The Pythagoreans initiated in much the same way as the Eleusinian initiates did. They were careful of who they let to become initiates, but they also were revolutionary in that they allowed women to join. “Granted that the ritual and the mystery had a symbolic character for the ancient Eleusinian worshippers, Pythagoras in taking over the basic pattern minimized the ritual and stressed the symbolic character of the religious formulations” (Wheelwright 201).
To be eligible for consideration to become initiated, the initiates had to take a pledge of silence. “Iamblichus tells us that applicants for membership of the brotherhood were made by Pythagoras to keep a five-year silence as part of their novitiate” (Guthrie 151).
Traditional rituals (such as initiation) were a necessary characteristic of the “mysteries”, but many mystery cults practiced their own unique rituals, traditions, and secrecy. The Orphics’ beliefs could only be satisfied through strenuous efforts and rituals lasting their whole life. “Initiation was an essential part, but the rites must be periodically renewed and life as a whole lived differently, with the observance of ritual prohibitions among which abstention from meat was, as with the Pythagoreans, of the greatest importance” (Guthrie 198).
During the Orphic rituals, a priestess most often purified the members of the cult by dumping water over their heads while the members prayed to god with a serpent in their hand. The Eleusinian mysteries held traditional beliefs but did not practice ceremony with the exception of initiation.
Common to all mysteries was the secretive way in which they all operated. Orphics and Eleusinian mysteries alike practice the sacred initiation ceremonies in secret. The beliefs of the mysteries were not beliefs expressed to the public, but beliefs only know to those who have been initiated. Oftentimes, the initiates (must) weren’t fully educated to the beliefs of the cult until after the initiation occurred, and during initiation, the members were made to take a vow of secrecy.
Pythagoreans practiced many rituals derived directly from preceding mystery cults such as sea bathing at initiation and fasts. They adopted most of the rituals and traditions from the Eleusinian mysteries, but they also used Orphic religious books as a reference to traditional ceremonies.
Pythagoreans performed many rituals as part of their daily routine. “The practice of silence each morning, between rising from bed and the ascetically sparse community breakfast, was a means on the one hand of reawakening one’s inner affinity with the divine, and on the other hand of exercising and strengthening one’s power of memory by daily practice in recalling the ordered events of the preceding day, then of the day before that, and so on” (Wheelwright 201).

————

▶ Work task a
In the passage on mystery cults, substitute "snake" for "serpent" and give the text from "During the Orphic" to "exception of initiation.".
The rows that follow are unrelated to the passage above.

Stored items from a collection
————

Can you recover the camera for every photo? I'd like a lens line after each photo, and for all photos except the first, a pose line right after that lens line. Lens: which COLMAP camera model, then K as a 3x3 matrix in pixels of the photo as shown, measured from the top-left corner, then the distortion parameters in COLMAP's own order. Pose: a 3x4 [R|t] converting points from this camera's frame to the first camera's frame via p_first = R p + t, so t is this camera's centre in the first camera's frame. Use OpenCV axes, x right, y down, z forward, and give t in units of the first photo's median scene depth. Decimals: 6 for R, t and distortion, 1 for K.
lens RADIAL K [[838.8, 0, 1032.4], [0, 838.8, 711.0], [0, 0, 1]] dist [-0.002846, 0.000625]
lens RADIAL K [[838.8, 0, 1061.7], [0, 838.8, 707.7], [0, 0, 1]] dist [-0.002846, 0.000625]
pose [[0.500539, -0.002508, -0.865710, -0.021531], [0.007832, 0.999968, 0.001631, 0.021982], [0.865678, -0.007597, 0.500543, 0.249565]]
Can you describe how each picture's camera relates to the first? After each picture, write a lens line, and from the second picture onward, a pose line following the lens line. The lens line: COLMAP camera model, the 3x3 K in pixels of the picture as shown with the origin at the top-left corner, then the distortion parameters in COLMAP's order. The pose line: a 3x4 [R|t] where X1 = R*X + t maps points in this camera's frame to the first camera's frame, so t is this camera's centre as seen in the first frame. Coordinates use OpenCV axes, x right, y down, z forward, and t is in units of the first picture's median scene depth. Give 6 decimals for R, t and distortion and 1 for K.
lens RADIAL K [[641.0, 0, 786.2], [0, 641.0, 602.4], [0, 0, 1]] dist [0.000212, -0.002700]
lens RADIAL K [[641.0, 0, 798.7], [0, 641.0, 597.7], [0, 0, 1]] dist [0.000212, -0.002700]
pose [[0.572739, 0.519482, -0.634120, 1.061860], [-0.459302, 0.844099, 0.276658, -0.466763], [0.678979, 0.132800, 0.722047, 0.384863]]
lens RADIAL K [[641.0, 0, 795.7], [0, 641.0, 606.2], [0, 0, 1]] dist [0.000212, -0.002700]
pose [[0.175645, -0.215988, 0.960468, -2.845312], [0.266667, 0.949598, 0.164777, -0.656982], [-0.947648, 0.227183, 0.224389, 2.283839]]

————

▶ Work task b
Render the rows from the start through the line containing "711.0], [0, 0, 1]] dist [-0.002846, 0.000625]" as a two-column CSV with the columns input and output. Give one CSV line per input with its output, put each field in quotes, and turn line breaks into spaces.

▶ Exercise response a
During the Orphic rituals, a priestess most often purified the members of the cult by dumping water over their heads while the members prayed to god with a snake in their hand. The Eleusinian mysteries held traditional beliefs but did not practice ceremony with the exception of initiation.

▶ Exercise response b
input,output
"Can you recover the camera for every photo? I'd like a lens line after each photo, and for all photos except the first, a pose line right after that lens line. Lens: which COLMAP camera model, then K as a 3x3 matrix in pixels of the photo as shown, measured from the top-left corner, then the distortion parameters in COLMAP's own order. Pose: a 3x4 [R|t] converting points from this camera's frame to the first camera's frame via p_first = R p + t, so t is this camera's centre in the first camera's frame. Use OpenCV axes, x right, y down, z forward, and give t in units of the first photo's median scene depth. Decimals: 6 for R, t and distortion, 1 for K.","lens RADIAL K [[838.8, 0, 1032.4], [0, 838.8, 711.0], [0, 0, 1]] dist [-0.002846, 0.000625]"